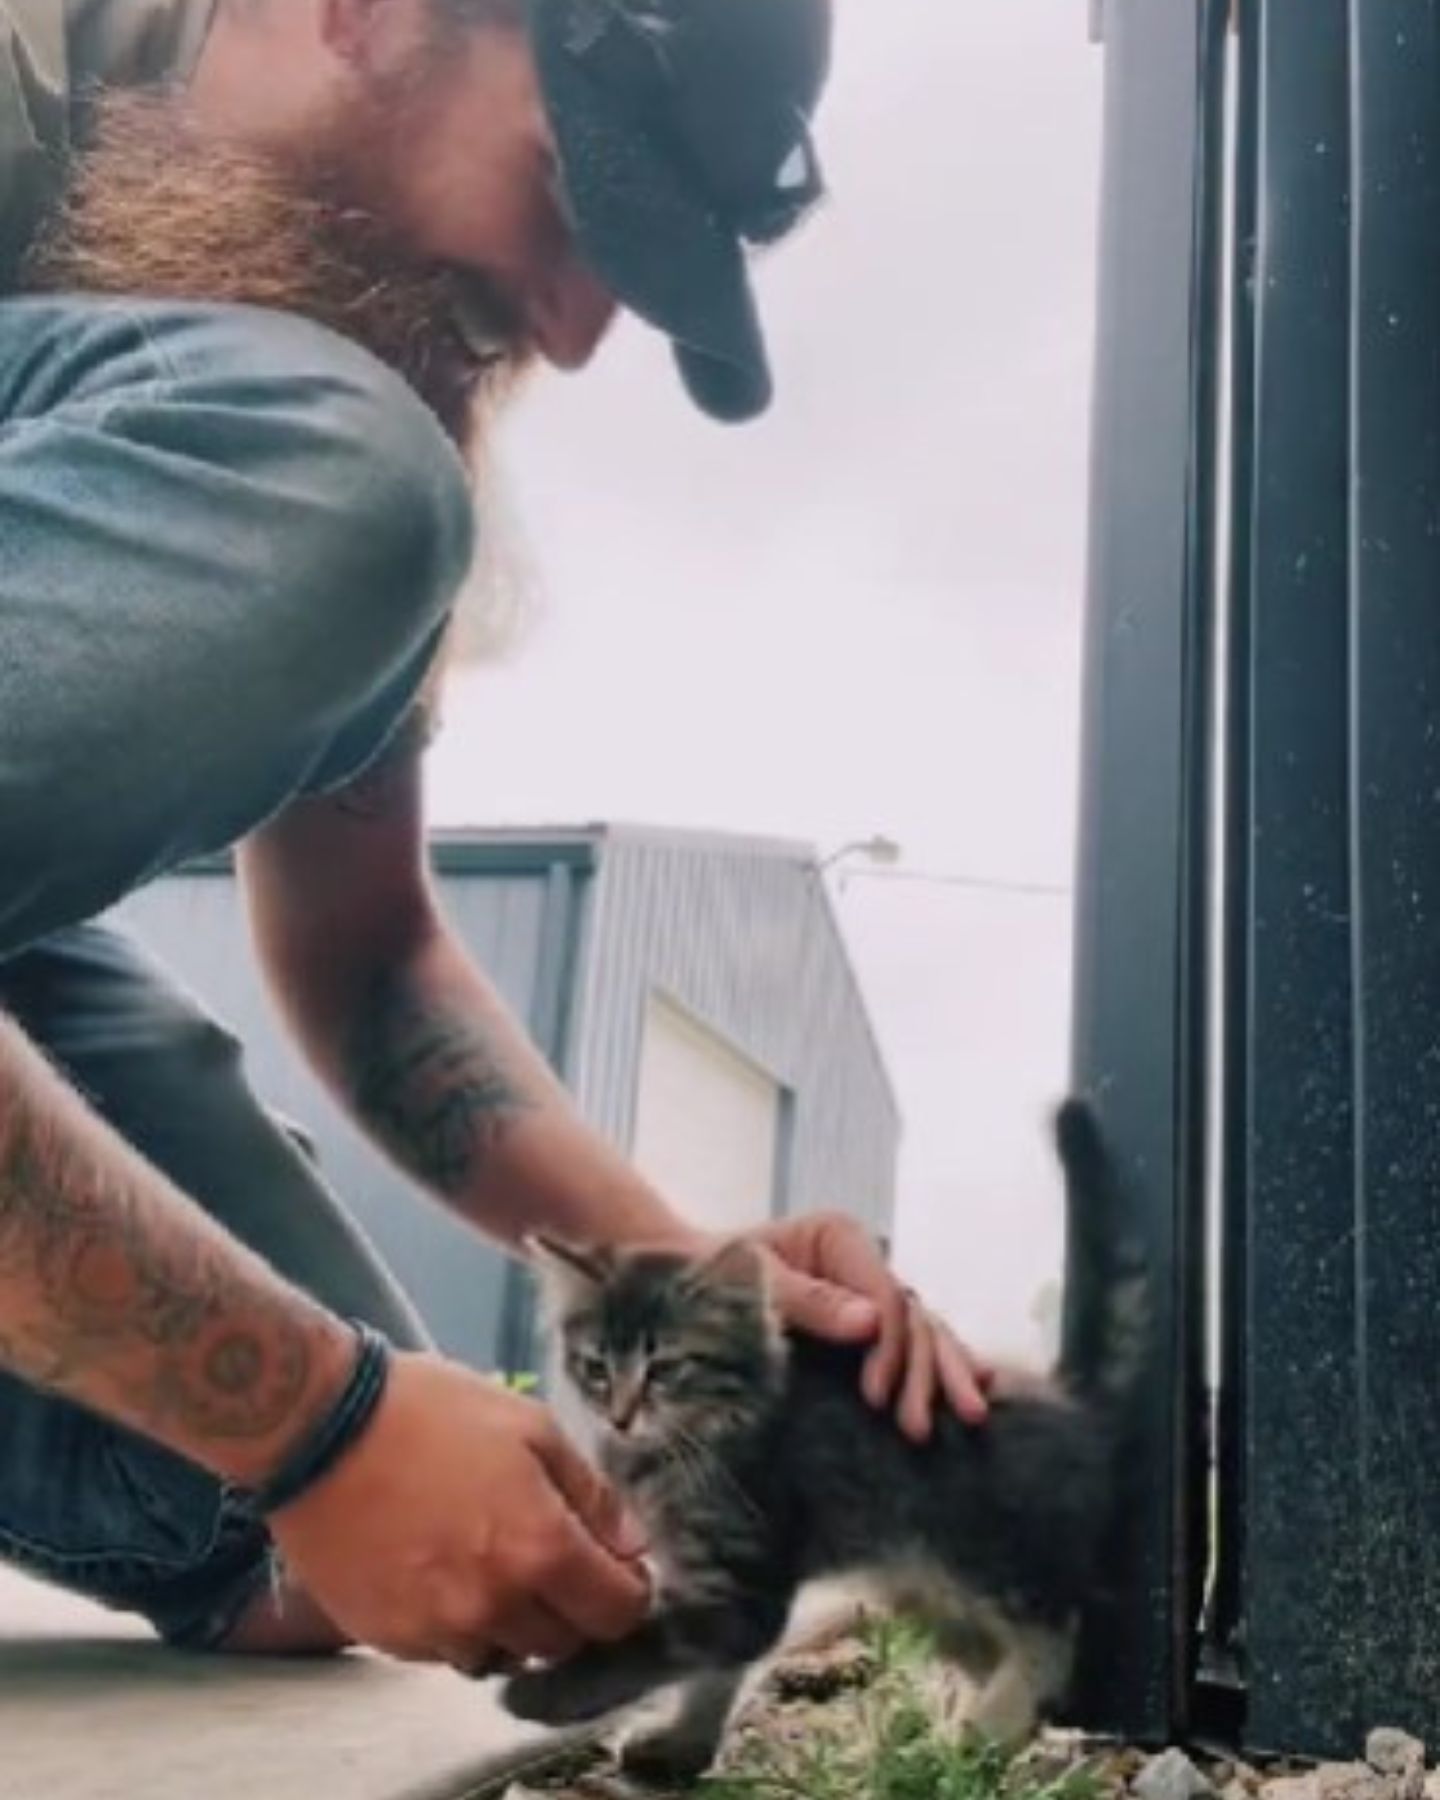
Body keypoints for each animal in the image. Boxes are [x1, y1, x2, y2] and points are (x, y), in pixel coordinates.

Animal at [507, 1094, 1144, 1785]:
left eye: (665, 1368)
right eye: (596, 1368)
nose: (620, 1416)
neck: (688, 1443)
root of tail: (1069, 1400)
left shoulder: (740, 1582)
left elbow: (649, 1647)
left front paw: (544, 1692)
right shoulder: (710, 1583)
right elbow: (711, 1677)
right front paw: (681, 1745)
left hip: (992, 1552)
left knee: (1057, 1631)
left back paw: (991, 1723)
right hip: (922, 1588)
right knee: (991, 1649)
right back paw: (951, 1736)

WHAT IS EXPECTED: Would you output the lines from the one that contains "left knee: (1057, 1631)" to the end of the data, both ends included, exactly as they appear?

ANSWER SPACE:
left knee: (1057, 1631)
left back paw: (991, 1723)
right hip: (922, 1588)
right knee: (991, 1649)
right back paw: (951, 1736)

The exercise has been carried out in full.